One unkind soul, when the likelihood of crowd-free meetings extending some way into the future, suggested there might in that case be more people than is usual at some Newcastle and Southwell all-weather meetings!

But joking apart – this is no joking matter – we need racing to return. I heard second-hand from a friend of a friend, who is also a friend, that one major bookmaking company is suffering very little compared with normal activity, such has been the take-up of on-line games and the like.

There is such a hunger for something to bet on – as I hinted or alleged last week – that many bookmaker and casino-game firms are inundating the breaks between television programmes with advertising material.

Imagine how much more business they will be doing when racing and top-flight football return.
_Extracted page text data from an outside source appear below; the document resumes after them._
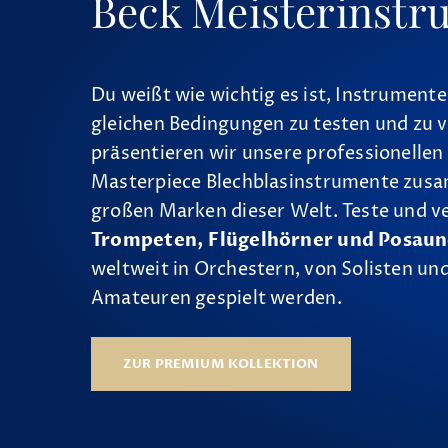
Beck Meisterinstr
Du weißt wie wichtig es ist, Instrumente
gleichen Bedingungen zu testen und zu v
präsentieren wir unsere professionellen
Masterpiece Blechblasinstrumente zus
großen Marken dieser Welt. Teste und v
Trompeten, Flügelhörner und Posau
weltweit in Orchestern, von Solisten und
Amateuren gespielt werden.
ZUR PREMIUM KOLLEKTION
As to the latter sport I find it totally mind-numbing the way certain newspaper web sites keep reporting on possible future transfer deals and what their tame football celebrities think on many matters, mostly about how little they deserve to have their salaries reduced.

For all the tragedy of at least 20,000 hospital deaths associated with the virus, while obviously by no means the only cause, and however many more elsewhere especially in care homes, some elements of normal life remain.

One long-term friend, a racing fan who had been struggling in the winter despite having for many years sold motor vehicles while also running a shellfish cabin in deepest Essex, told me the other day things have turned around. The fish bar was never a restaurant, so it didn’t need to close. Meanwhile he’s been furloughed from the car sales job so has been able to run the cabin full-time on the four days it opens from Thursday to Sunday, rather than just the weekend.

Now they are doing deliveries and take-outs and he says business is booming. When I’m allowed out again I’ll go down to Billericay and take up Kevin’s offer of a free surf and turf. It’s too far for their home delivery service to accommodate me in Hackney Wick, 30 odd miles away, so I’ll have to be patient.

There were two million-pound-to-the-winner races at Sha Tin in Hong Kong yesterday morning with mixed fortunes for jockey Zac Purton on the two odds-on favourites. Beauty Generation was foiled by a short-head in the Mile race, but Purton got his revenge aboard Exultant in the QEII Cup. Exultant, the champion middle-distance horse in HK is now a six-year-old; as a three-year-old for Mick Halford when called Irishcorrespondent, the son of Teolifio won his first two races and then finished third to Churchill in the Irish 2,000 Guineas.

The Irish Guineas, and all other Classic races in that country and the UK, will need to be slotted into the European programme and full marks to the French for getting their retaliation in first. One positive side-effect for racecourses is that their ground has had a much better chance to recover from the rigours suffered during the incessant rain and universally-heavy ground early in the year, while the Flat-only tracks will be looking pristine.

A happy consequence of that will be that they will last longer into the year when we resume. For instance, in Yorkshire, Ripon and Thirsk, which normally are looking to close their doors early in September, can be capable of going on much longer. I believe that Flat racing in the UK in 2020 could easily be staged on grass well beyond the normal early November finale at Doncaster. Who’s up for a New Year’s Eve spectacular at Newmarket?